Transcribe, without any changes, the items from the line with "Follow every image" to the line with "-0.020138, 0.676238, 0.824292]]", both lines included. Leave the pictures out of the answer.

*Data section*.
========

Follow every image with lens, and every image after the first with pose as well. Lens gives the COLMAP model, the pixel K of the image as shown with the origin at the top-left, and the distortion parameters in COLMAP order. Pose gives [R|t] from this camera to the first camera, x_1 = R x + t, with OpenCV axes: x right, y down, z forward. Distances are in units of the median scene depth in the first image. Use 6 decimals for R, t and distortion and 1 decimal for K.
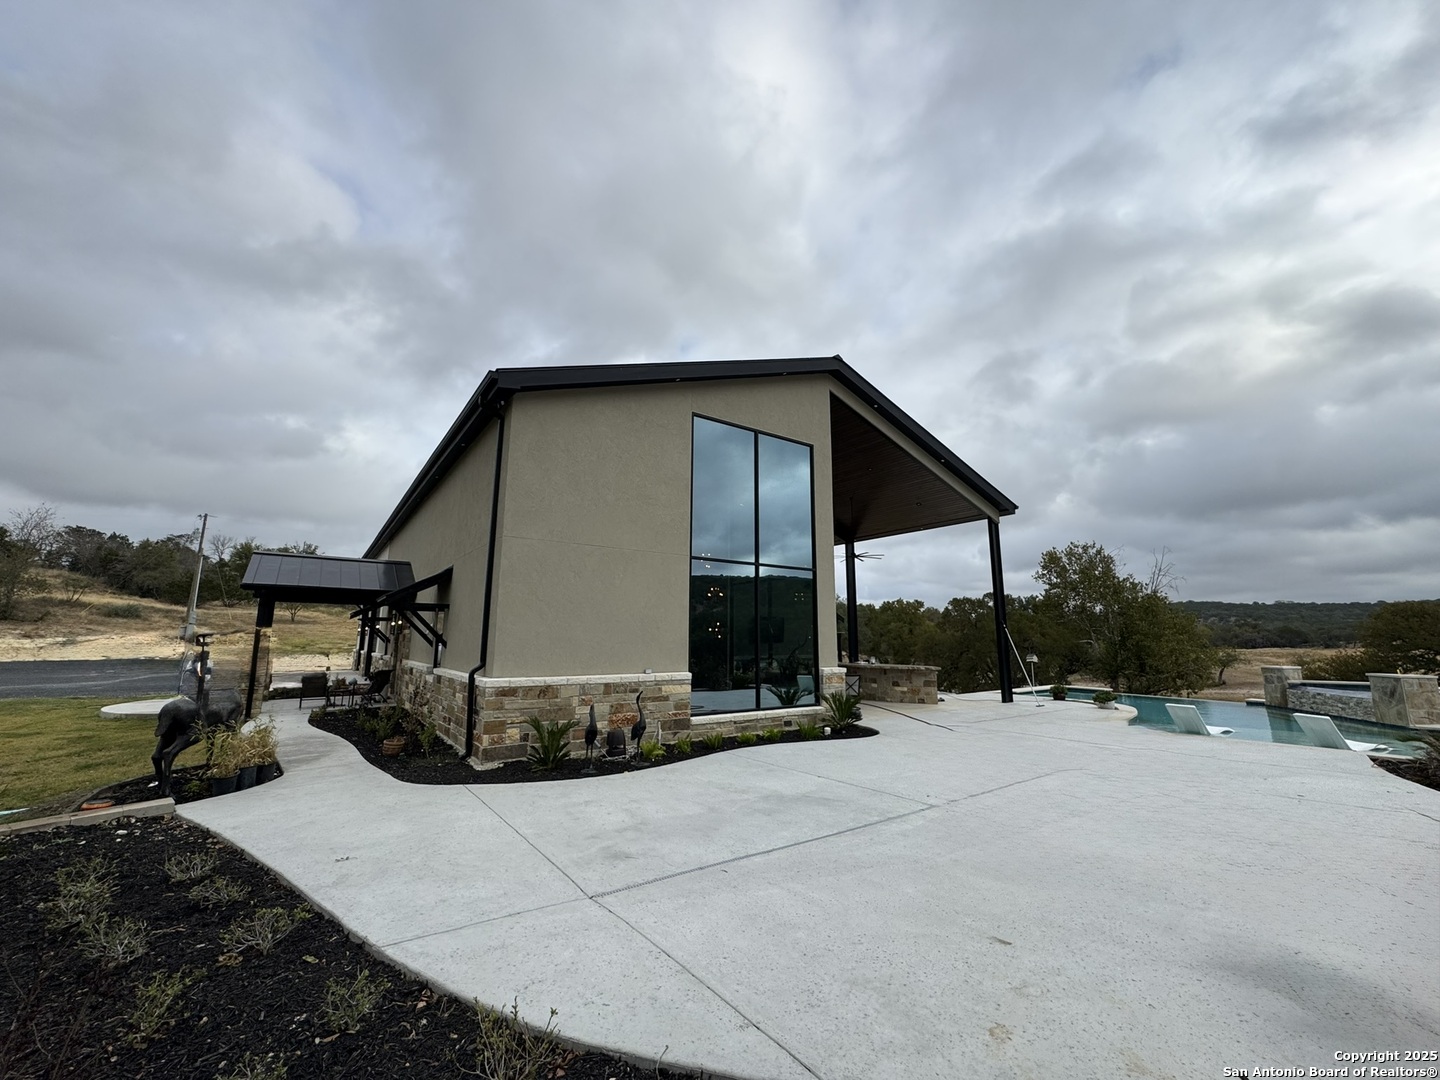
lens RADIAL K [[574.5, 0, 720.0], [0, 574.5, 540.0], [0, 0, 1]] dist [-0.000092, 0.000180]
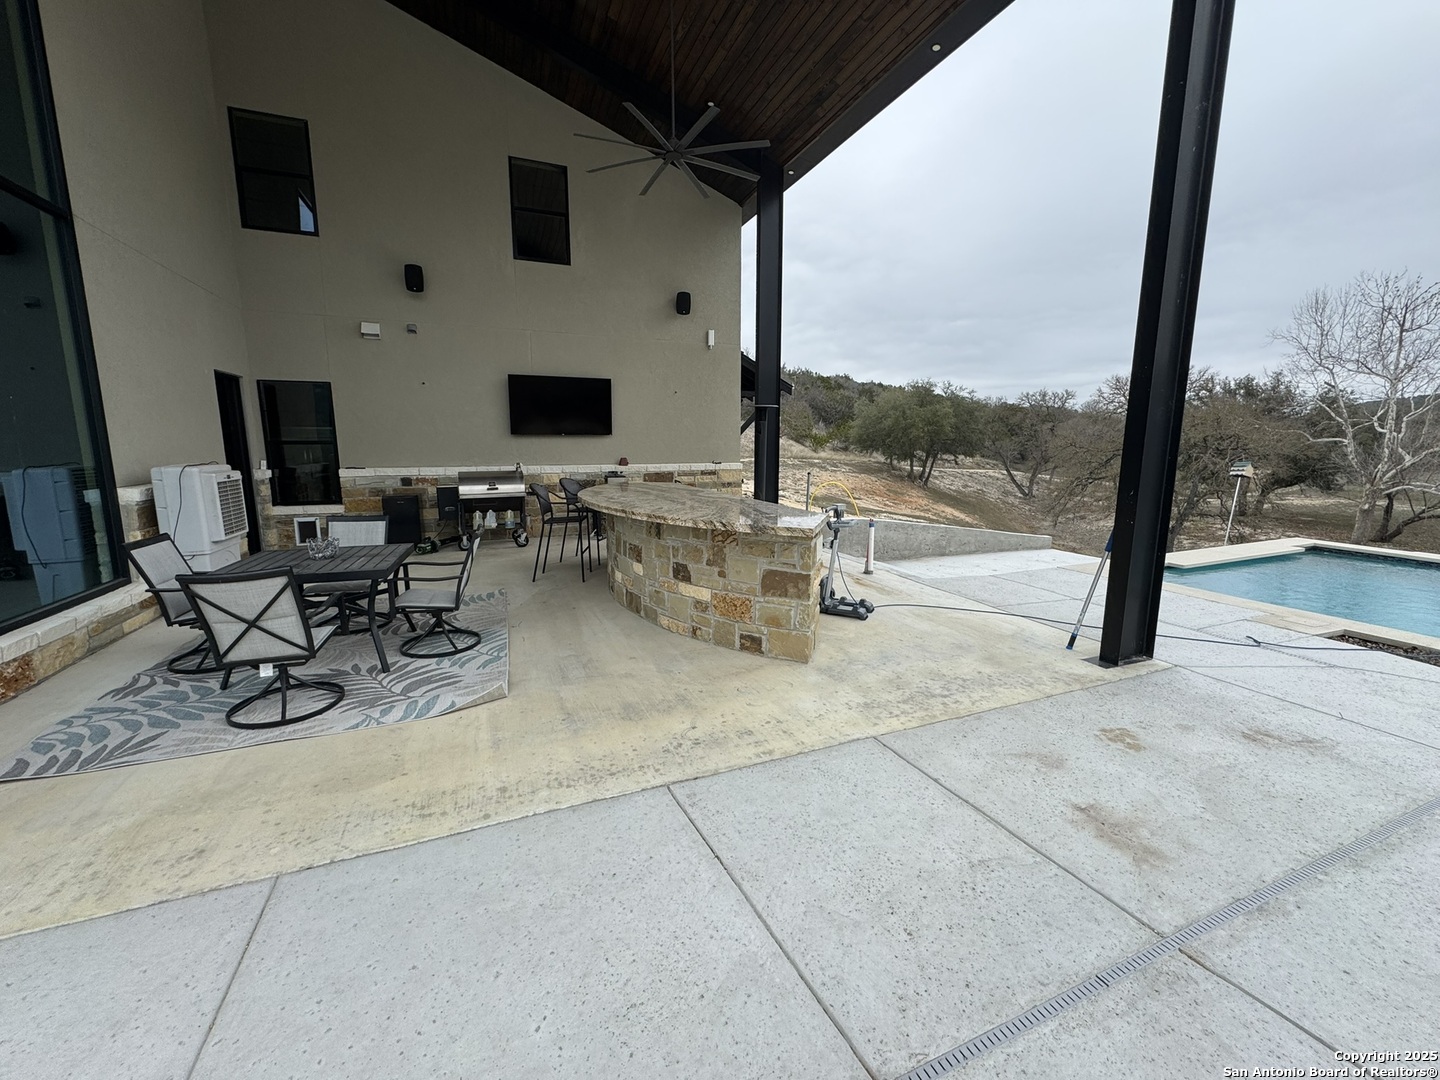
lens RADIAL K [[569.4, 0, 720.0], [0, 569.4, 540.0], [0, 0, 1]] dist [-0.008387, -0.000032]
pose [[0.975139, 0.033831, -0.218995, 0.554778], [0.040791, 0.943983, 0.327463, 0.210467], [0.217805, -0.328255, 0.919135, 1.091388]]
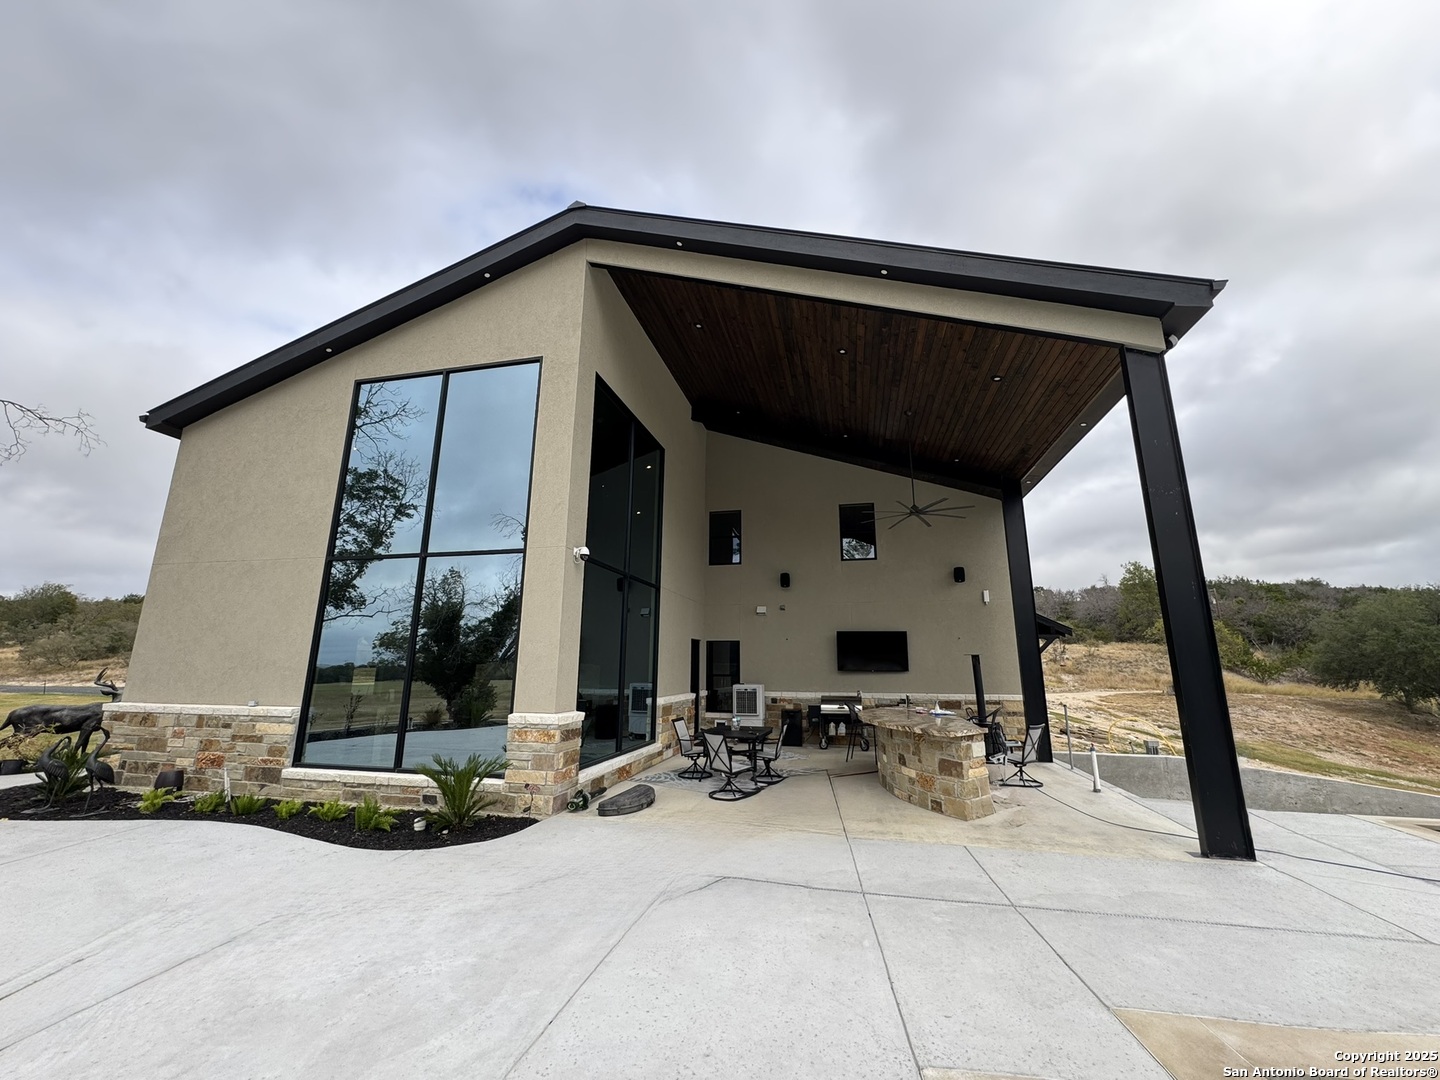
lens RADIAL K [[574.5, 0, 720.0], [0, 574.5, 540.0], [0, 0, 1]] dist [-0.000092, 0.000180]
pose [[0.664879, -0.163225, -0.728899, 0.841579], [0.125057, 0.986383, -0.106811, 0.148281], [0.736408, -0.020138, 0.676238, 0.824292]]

========

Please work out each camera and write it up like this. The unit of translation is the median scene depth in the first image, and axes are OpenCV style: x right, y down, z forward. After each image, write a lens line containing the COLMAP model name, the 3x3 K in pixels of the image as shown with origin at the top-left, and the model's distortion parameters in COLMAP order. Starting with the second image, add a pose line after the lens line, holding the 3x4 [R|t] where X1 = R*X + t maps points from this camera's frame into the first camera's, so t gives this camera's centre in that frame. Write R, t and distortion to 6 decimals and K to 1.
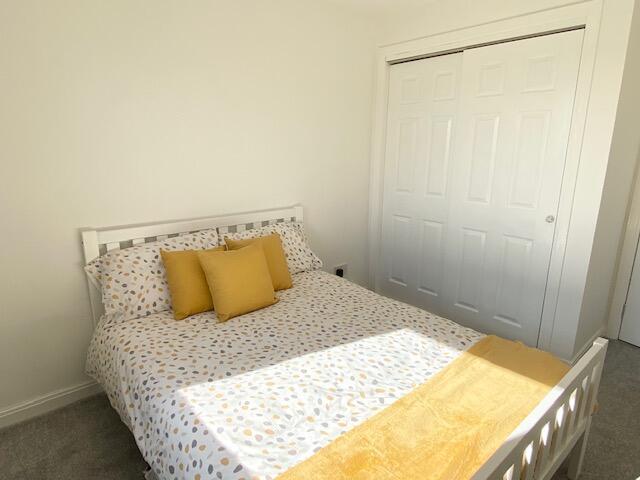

========

*Output of the task*.
Follow every image with lens, and every image after the first with pose as well. Lens gives the COLMAP model, the pixel K of the image as shown with the origin at the top-left, and the distortion parameters in COLMAP order. Pose gives [R|t] from this camera to the first camera, x_1 = R x + t, with OpenCV axes: x right, y down, z forward. Distances are in units of the median scene depth in the first image. Use 6 decimals for R, t and distortion and 1 decimal for K.
lens RADIAL K [[574.5, 0, 720.0], [0, 574.5, 540.0], [0, 0, 1]] dist [-0.000092, 0.000180]
lens RADIAL K [[569.4, 0, 720.0], [0, 569.4, 540.0], [0, 0, 1]] dist [-0.008387, -0.000032]
pose [[0.975139, 0.033831, -0.218995, 0.554778], [0.040791, 0.943983, 0.327463, 0.210467], [0.217805, -0.328255, 0.919135, 1.091388]]
lens RADIAL K [[574.5, 0, 720.0], [0, 574.5, 540.0], [0, 0, 1]] dist [-0.000092, 0.000180]
pose [[0.664879, -0.163225, -0.728899, 0.841579], [0.125057, 0.986383, -0.106811, 0.148281], [0.736408, -0.020138, 0.676238, 0.824292]]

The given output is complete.